## REQUIRED WORK
In the data below, copy word for word the lines from the one containing "要件定義: 6/20=1.0" through the one containing "画面設計: 6/20=1.0", including both of those lines.

## DATA EXTRACT
%%
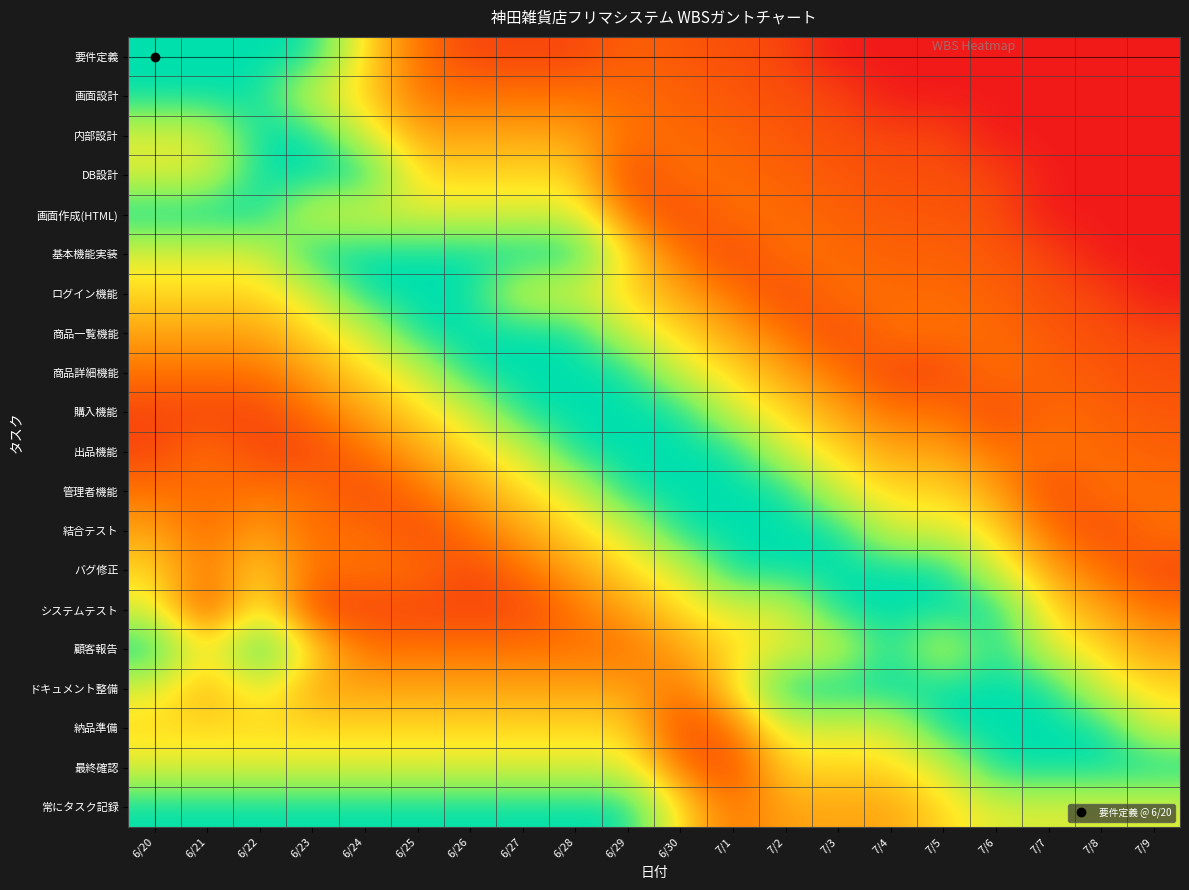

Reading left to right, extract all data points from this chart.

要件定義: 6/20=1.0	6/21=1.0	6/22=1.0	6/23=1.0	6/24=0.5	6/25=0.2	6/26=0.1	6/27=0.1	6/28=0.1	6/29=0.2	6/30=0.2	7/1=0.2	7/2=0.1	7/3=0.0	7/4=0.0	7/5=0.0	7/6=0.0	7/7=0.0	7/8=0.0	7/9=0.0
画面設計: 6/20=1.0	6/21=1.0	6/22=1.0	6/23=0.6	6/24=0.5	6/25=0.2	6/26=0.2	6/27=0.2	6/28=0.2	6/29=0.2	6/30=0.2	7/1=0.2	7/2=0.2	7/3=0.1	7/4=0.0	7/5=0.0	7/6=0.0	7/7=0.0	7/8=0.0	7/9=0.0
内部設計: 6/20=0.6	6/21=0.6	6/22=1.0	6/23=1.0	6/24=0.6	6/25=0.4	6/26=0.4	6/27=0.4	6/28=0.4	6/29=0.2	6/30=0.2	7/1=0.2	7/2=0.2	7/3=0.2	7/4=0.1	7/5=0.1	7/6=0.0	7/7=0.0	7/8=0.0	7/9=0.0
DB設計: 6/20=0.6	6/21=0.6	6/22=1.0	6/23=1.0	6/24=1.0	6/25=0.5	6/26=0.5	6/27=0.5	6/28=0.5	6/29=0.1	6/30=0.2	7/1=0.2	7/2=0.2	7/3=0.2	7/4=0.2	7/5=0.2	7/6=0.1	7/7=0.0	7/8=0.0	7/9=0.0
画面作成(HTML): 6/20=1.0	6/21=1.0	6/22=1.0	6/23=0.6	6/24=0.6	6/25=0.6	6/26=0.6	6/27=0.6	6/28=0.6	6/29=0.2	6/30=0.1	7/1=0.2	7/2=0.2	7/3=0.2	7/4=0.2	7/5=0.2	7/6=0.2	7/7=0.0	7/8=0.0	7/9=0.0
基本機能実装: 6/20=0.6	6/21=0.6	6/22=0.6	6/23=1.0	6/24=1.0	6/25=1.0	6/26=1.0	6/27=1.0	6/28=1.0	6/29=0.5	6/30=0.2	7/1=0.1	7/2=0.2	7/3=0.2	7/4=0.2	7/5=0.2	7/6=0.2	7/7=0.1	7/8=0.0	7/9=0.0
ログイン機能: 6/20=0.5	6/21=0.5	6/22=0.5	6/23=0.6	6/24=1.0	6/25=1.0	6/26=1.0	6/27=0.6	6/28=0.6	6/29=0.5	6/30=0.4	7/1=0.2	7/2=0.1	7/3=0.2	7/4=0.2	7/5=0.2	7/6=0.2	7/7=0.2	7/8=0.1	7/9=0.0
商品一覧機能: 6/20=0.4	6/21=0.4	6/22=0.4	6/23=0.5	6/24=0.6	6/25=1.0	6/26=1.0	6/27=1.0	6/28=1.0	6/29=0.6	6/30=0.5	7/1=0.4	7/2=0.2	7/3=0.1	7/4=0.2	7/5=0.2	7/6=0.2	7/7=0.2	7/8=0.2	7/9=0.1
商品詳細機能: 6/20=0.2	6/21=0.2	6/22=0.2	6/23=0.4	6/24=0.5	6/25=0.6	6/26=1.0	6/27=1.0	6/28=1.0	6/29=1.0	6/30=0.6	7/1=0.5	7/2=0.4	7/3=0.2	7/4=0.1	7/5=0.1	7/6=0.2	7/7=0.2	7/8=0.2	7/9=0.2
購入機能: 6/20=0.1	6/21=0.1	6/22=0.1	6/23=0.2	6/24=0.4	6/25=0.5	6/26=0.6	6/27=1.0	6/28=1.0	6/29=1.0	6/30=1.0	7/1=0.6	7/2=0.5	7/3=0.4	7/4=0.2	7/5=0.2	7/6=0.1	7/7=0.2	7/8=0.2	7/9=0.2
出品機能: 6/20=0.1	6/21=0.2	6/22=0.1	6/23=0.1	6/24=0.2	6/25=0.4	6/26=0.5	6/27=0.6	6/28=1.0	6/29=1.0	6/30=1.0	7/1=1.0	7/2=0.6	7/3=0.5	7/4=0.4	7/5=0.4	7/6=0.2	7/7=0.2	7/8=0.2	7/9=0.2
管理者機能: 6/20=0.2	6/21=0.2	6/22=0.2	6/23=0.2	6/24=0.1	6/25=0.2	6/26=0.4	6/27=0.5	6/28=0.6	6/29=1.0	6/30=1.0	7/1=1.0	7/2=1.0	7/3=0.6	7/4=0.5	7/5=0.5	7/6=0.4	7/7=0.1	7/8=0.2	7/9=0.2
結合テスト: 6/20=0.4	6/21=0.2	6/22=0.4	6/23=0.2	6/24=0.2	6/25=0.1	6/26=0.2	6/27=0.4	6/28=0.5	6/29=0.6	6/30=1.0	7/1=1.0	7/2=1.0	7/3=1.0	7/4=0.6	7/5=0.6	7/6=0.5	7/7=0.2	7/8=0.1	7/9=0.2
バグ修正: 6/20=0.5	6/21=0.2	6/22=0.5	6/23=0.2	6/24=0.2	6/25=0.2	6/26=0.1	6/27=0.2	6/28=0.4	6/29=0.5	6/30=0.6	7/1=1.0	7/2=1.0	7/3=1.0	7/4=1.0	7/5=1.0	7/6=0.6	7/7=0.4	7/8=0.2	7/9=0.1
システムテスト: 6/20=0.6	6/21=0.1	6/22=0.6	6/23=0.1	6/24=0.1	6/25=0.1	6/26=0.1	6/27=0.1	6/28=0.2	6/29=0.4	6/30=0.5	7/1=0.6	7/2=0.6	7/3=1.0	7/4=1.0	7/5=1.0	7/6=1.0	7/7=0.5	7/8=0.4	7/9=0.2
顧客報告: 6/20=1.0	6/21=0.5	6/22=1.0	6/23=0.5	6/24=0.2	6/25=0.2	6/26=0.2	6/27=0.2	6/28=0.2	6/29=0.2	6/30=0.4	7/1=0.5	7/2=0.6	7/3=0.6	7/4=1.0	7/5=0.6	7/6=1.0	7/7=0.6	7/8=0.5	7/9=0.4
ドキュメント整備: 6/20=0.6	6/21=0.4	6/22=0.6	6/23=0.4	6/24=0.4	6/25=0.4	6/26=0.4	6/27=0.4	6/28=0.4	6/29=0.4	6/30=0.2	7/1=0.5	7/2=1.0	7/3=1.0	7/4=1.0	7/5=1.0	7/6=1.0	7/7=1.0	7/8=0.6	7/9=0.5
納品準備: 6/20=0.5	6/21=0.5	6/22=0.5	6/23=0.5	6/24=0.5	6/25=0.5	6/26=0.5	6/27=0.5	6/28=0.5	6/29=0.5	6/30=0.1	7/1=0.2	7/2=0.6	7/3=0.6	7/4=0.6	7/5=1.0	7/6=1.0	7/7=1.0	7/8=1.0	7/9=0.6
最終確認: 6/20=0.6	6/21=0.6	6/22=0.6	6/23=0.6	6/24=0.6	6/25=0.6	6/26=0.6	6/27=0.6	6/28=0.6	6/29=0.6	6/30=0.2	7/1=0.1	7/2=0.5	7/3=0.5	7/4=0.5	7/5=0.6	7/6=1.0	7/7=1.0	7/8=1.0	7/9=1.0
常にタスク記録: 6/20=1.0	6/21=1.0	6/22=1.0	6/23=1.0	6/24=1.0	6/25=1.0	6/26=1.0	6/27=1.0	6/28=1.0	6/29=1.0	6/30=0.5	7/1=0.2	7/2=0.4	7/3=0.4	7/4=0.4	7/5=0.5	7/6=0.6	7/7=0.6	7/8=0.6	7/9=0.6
%%
%%
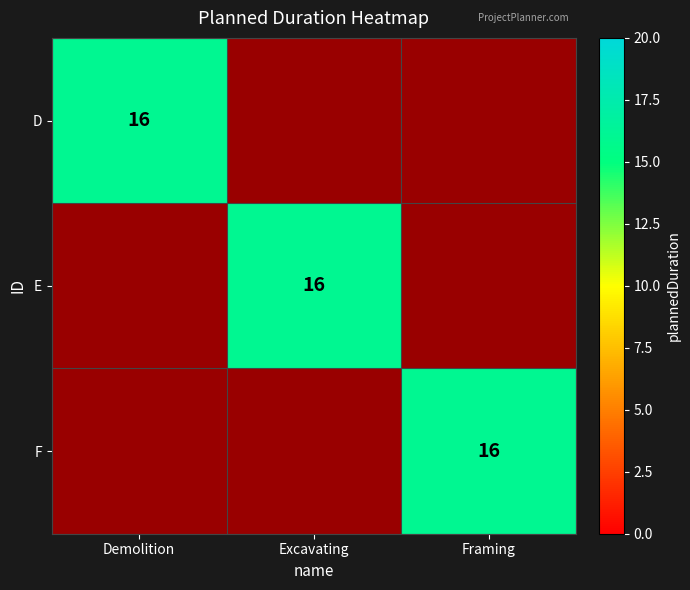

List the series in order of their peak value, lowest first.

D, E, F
%%
## ANSWER SECTION
要件定義: 6/20=1.0	6/21=1.0	6/22=1.0	6/23=1.0	6/24=0.5	6/25=0.2	6/26=0.1	6/27=0.1	6/28=0.1	6/29=0.2	6/30=0.2	7/1=0.2	7/2=0.1	7/3=0.0	7/4=0.0	7/5=0.0	7/6=0.0	7/7=0.0	7/8=0.0	7/9=0.0
画面設計: 6/20=1.0	6/21=1.0	6/22=1.0	6/23=0.6	6/24=0.5	6/25=0.2	6/26=0.2	6/27=0.2	6/28=0.2	6/29=0.2	6/30=0.2	7/1=0.2	7/2=0.2	7/3=0.1	7/4=0.0	7/5=0.0	7/6=0.0	7/7=0.0	7/8=0.0	7/9=0.0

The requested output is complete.